◆ **EXCERPTED PASSAGE**:
+-------+

The treatment approach transplants precursors of the pancreas
without immune suppression drugs.

REVIEWED BY MARC R. HAMMERMAN, MD

EAn pproach proven to cure a rat model of type 1 diabetes also works in a rat model of type 2 diabetes, according to a report from researchers at Washington University School of Medicine, St. Louis. The treatment approach transplants precursors of the pancreas from embryonic pigs. The study appears in the journal Transplant Immunology.

“Finding that we can cure type 2 diabetes in the same way is very significant because in humans, type 2 is almost 20 times more prevalent than type 1 diabetes,” said senior author Marc R. Hammerman, MD, Chromalloy Professor of Renal Diseases in Medicine, in a news release. “There are about 200 million people with type two diabetes worldwide, and the incidence is rapidly increasing.”

In a previous study, Dr. Hammerman and codeveloper Sharon A. Rogers, research instructor in medicine, showed that they could transplant the cells in a way that lets them grow into insulin producers without triggering attacks by the rats’ immune systems. This cured diabetes in the rats, without the use of immune suppression drugs required to prevent rejection in other transplant-based treatments.

GROWING ORGANS FROM STEM CELLS
Dr. Hammerman and Ms. Rogers are leaders in the emerging field of organogenesis, which focuses on growing organs from stem cells and other embryonic cell clusters known as organ primordial. Unlike embryonic stem cells, which can become virtually any cell type, primordial are locked into become cells of a specific organ. The researchers approach for diabetes treatment uses pig pancreatic primordial. In previous research, they found that obtaining primordial early in the pigs’ development rendered them invisible to the rats’ immune system, eliminating the need for antirejection drugs.

+-------+

◆ **EXTRACTED DATA**:
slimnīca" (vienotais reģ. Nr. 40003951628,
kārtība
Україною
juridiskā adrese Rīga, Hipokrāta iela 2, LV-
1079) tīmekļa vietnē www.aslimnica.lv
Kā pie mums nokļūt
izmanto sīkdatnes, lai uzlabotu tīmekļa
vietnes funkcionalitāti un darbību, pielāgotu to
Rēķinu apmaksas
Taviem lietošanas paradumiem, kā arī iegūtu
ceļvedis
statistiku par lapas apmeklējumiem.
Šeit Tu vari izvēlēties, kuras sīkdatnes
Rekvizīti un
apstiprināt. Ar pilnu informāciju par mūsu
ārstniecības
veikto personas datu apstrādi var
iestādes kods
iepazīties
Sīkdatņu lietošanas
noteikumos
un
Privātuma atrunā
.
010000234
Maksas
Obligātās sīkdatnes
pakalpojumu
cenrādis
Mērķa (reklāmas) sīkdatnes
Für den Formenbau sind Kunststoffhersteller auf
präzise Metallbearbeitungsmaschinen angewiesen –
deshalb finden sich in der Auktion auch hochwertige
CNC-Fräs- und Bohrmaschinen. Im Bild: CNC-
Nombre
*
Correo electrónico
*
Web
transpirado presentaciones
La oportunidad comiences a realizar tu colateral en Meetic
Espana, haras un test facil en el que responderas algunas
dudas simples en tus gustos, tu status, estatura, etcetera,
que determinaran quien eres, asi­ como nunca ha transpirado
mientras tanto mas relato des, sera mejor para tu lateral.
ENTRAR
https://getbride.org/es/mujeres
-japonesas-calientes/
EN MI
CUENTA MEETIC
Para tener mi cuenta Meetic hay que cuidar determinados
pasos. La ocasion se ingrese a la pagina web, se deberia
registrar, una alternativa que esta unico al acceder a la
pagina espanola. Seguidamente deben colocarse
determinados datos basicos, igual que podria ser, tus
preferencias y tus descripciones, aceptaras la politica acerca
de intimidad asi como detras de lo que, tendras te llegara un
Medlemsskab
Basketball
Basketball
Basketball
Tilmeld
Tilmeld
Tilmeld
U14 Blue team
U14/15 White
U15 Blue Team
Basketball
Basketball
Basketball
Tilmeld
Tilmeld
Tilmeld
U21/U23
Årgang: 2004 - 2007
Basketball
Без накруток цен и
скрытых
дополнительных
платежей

+-------+

◆ **INSTRUCTIONS**:
- a) Summarize the article on transplanting pig pancreatic precursors to treat diabetes in two sentences.
- b) Resume the article on transplanting pig pancreatic precursors to treat diabetes, starting right after its final sentence.

◆ **LIST OF ANSWERS**:
- a) Researchers at Washington University School of Medicine in St. Louis report that transplanting pancreatic precursors from embryonic pigs, an approach already shown to cure a rat model of type 1 diabetes, also works in a rat model of type 2 diabetes. Because the primordia are obtained early in the pigs' development, the rats' immune systems do not detect them, so the treatment cures the rats without immune suppression drugs.

- b)
In the most recent study, researchers transplanted the pig primordial into a strain of rat with a disorder that closely resembles human type 2 diabetes. The result was the same: The transplants cured diabetes without immune suppression.

Dr. Hammerman noted that the study showed the lack of immune rejection was not just an artifact from the strain of rats used for the first experiments. “In addition, now we also know that this approach works for the much more common type 2 diabetes, something we couldn’t predict based on our earlier research,” Dr. Hammerman said. One distinction between the two types of diabetes that made such a prediction difficult is insulin resistance.

RATS ARE CURED BY PIG INSULIN
“The transplanted primordial not only appropriately regulated blood sugar in the type 2 diabetic rats, they also reduced insulin resistance,” Dr. Hammerman said. “The rats are cured by pig insulin, which comes from the transplants and can be measured in their circulation. The rats’ own insulin producing cells in the pancreas are atrophied.”

Dr. Hammerman and Ms. Rogers showed that engrafted embryonic pig pancreatic tissue removed from rats and placed in a test tube releases pig insulin with a minute of being exposed to high glucose levels.

“The link between the glucose sensing and insulin releasing machinery of the pig cells is established normally after transplantation of primordial, and they work just like a normal pancreas,” said Ms. Rogers in a news release.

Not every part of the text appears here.